Smart Lenders' Jerome Camblain gazes into the crystal ball as what the next 12 months could bring the fast-growing but under fire sector.
2019 saw the larger US consumer loans platforms approach profitability. Nevertheless, despite a larger loan production and better operating margins, the listed online marketplaces did not witness a positive evolution of their stock price. This does not fare well for new capital venture infusion for smaller outfits, unless they can demonstrate that they either serve a particular profitable niche or that their loans origination special sauce produces a strong net return.
It does in no-way negate the utility of this new “debanked” channel of loan origination for both borrowers and investors. It only adds a little pressure to grow the business with a direct aim at profitability and adapt to the new environment. Here are possible changes to be followed in our industry:
In 2019, the stakeholders discovered that online lending is a financial business with a tech architecture and mindset, not the other way around. We saw a lot of hiring for the strengthening of the credit process among the platforms.
As the credit improvement has happened, 2020 will see a tech investment challenge affecting the smaller players, as moving from originating USD 30-70m in loans per annum to USD 300-500m requires a much stronger architecture and no more manual fudging. Not all platforms will be able to fund this up-move as venture capital has dried up after the few IPOs performance of the sector.
Consumer credit in Europe is a tough business as rates are very low due to intense competition by incumbent credit providers and uneasy access to borrower’s information, protected by privacy laws.
Small business loans by contrast will be taking off, mostly in countries where banks are reducing their lending appetite due to capital cost and regulatory constraints. This trend will accelerate, allowing a unique opportunity to deploy capital towards this market segment, away from other crowded private debt markets such as larger deals, Infrastructures, renewables, LBOs and other sponsored deals. Caution will be required as platforms and borrower’s quality vary a lot. Each market has its specificities and local expertise is key.
As the market size grows and the processes mature, more institutional capital will be attracted to the opportunity. Direct investment by non-specialists is proven difficult for many reasons such as costs and expertise of due diligence process, tax and legal opinions on the platforms and the loans acquired, statistically relevant minimum size and multi-vintage mix, credit scoring methodology and execution process, back office issues about position checking, daily cashflow monitoring, performance tracking… For all these reasons, investors will seek the support of the new asset management industry that provides expertise and size and cost mutualisation.
The main US platforms already compete for the traditional/average prime borrowers. Newcomers will need to develop sharp marketing skills to find the profitable underserved niches, keeping in mind that lending is a delicate balance between charging enough to compensate for defaults and not charging too much to generate defaults. A long-term vision much needed for fair lending.
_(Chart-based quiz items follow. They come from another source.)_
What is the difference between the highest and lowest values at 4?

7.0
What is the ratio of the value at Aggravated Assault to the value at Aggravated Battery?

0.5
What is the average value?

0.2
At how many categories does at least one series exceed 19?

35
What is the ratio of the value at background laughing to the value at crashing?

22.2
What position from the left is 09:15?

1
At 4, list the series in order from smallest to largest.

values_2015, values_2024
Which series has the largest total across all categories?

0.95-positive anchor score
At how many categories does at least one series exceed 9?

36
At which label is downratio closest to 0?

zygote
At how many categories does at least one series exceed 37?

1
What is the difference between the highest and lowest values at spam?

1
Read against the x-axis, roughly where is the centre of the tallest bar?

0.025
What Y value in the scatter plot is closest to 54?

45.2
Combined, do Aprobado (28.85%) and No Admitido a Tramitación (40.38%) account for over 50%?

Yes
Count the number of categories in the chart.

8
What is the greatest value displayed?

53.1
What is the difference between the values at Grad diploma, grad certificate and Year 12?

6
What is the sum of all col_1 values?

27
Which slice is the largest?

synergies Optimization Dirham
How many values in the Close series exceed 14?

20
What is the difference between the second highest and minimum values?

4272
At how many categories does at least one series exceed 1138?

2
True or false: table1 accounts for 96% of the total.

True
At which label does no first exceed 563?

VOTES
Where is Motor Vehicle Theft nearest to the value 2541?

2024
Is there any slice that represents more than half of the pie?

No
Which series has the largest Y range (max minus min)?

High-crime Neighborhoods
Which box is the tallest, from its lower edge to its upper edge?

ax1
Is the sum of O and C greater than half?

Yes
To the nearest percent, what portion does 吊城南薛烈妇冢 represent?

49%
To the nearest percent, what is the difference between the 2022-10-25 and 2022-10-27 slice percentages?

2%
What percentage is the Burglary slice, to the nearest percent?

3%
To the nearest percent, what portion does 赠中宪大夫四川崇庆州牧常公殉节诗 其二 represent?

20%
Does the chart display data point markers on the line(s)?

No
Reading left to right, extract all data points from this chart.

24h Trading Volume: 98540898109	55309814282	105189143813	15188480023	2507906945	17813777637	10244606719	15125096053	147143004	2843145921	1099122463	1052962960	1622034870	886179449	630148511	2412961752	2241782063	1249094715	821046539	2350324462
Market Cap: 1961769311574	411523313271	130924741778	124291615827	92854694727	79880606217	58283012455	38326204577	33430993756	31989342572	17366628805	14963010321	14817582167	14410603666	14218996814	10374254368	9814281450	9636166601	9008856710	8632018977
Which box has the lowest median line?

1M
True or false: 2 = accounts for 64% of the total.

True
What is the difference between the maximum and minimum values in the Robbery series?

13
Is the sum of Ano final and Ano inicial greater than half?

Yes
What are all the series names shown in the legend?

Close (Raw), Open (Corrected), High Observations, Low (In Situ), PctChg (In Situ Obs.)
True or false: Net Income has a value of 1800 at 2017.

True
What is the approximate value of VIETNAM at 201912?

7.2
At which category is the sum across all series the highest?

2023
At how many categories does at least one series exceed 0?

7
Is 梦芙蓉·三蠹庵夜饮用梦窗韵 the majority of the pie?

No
Artificial Intelligence and Machine Learning will become automatic features of platforms credit scoring and asset managers selection process. Indeed, as data is widely available, AI is THE tool to improve performance as volume grows. There might be no short cuts to experience, but there is intelligence to be gained from improved data treatment.
6) ESG – Environment, Social, Governance
Investors worldwide are under pressure to deliver results, but more and more within a new environment and social guidelines. As lenders do not control the loan origination process, they will have to impose to marketplaces to join the move, by signing the UN PRI principles or the UN Global Compact ones, offering the guaranty to lenders that all small business loans comply.